*** INPUT MATERIAL ***

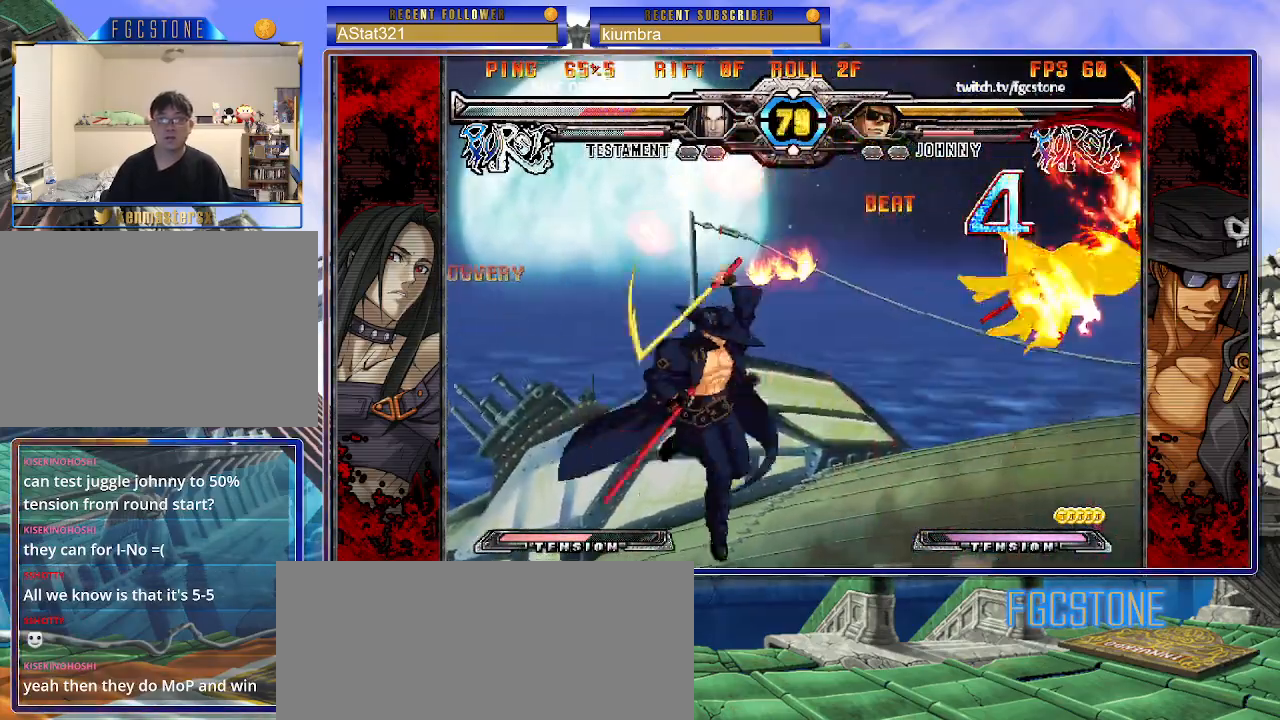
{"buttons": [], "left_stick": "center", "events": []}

*** End of INPUT MATERIAL ***
*** INPUT MATERIAL ***

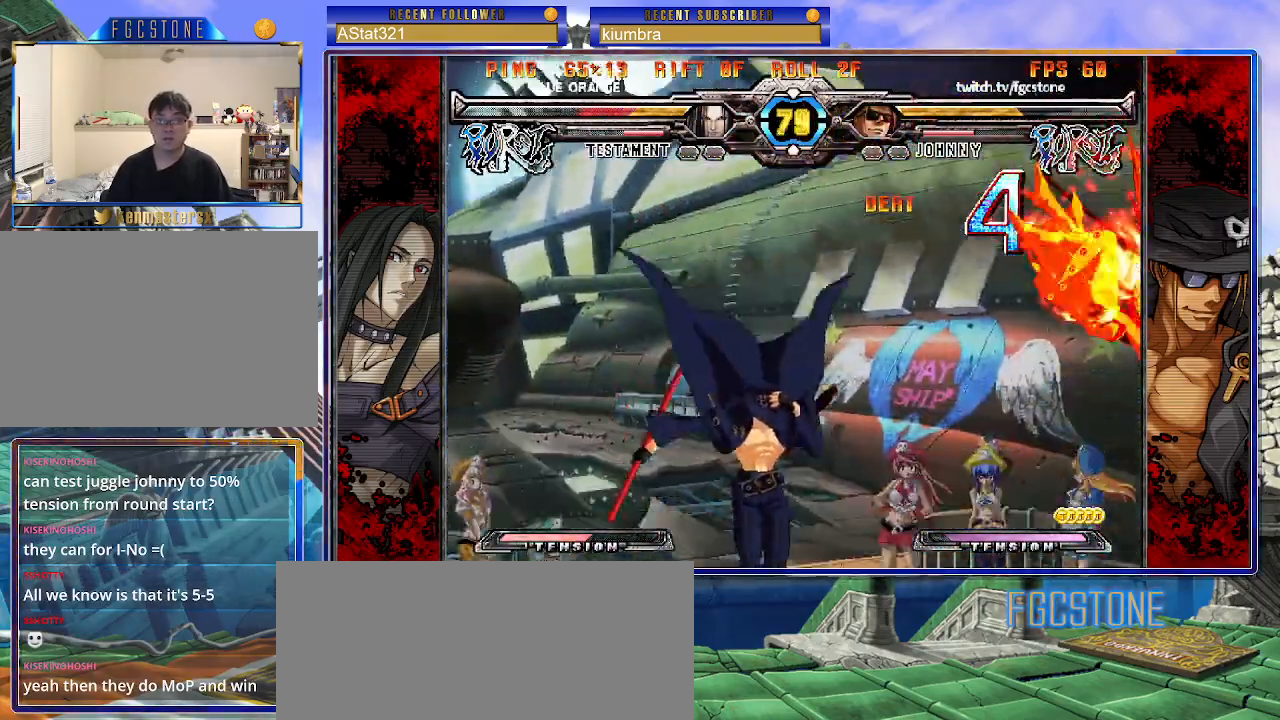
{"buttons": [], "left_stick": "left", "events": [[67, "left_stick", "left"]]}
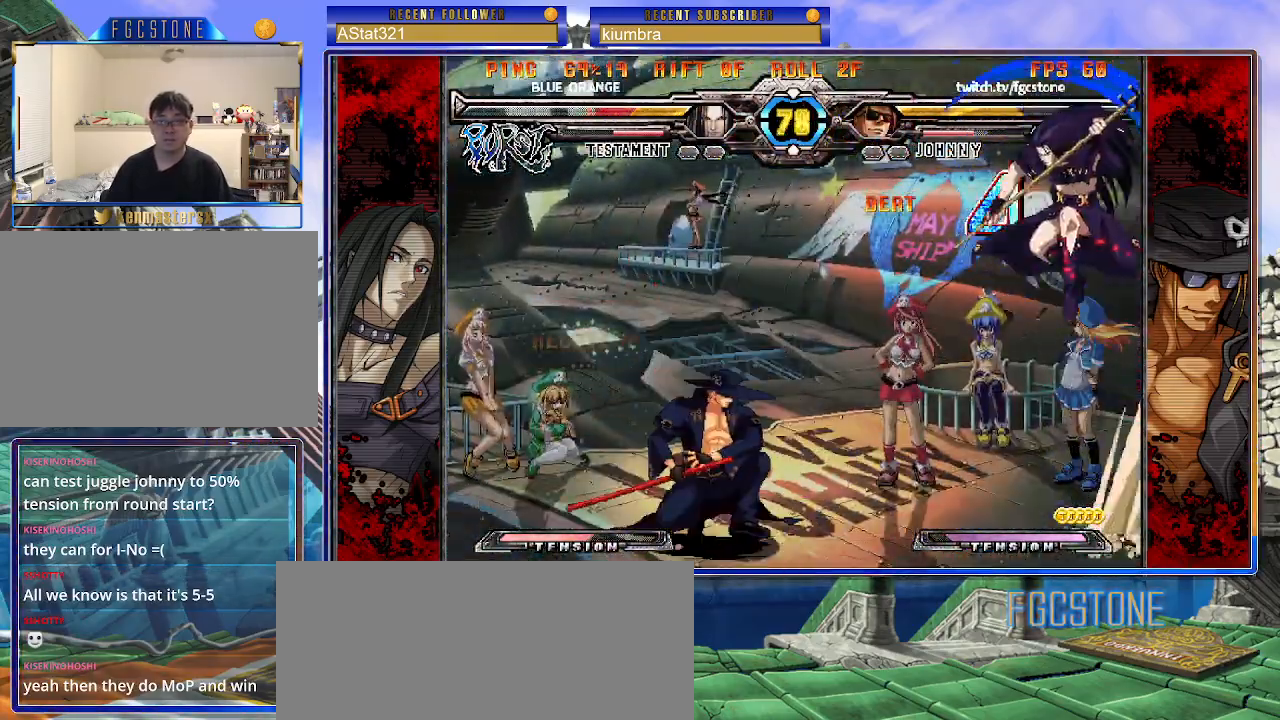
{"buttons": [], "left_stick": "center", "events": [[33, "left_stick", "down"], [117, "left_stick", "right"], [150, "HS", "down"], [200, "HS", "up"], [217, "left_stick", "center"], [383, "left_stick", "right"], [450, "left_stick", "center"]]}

*** End of INPUT MATERIAL ***

PROBLEM REQUIREMENTS: Each line above where the word "center" occurs should be returned in full.

SOLUTION:
{"buttons": [], "left_stick": "center", "events": []}
{"buttons": [], "left_stick": "center", "events": [[33, "left_stick", "down"], [117, "left_stick", "right"], [150, "HS", "down"], [200, "HS", "up"], [217, "left_stick", "center"], [383, "left_stick", "right"], [450, "left_stick", "center"]]}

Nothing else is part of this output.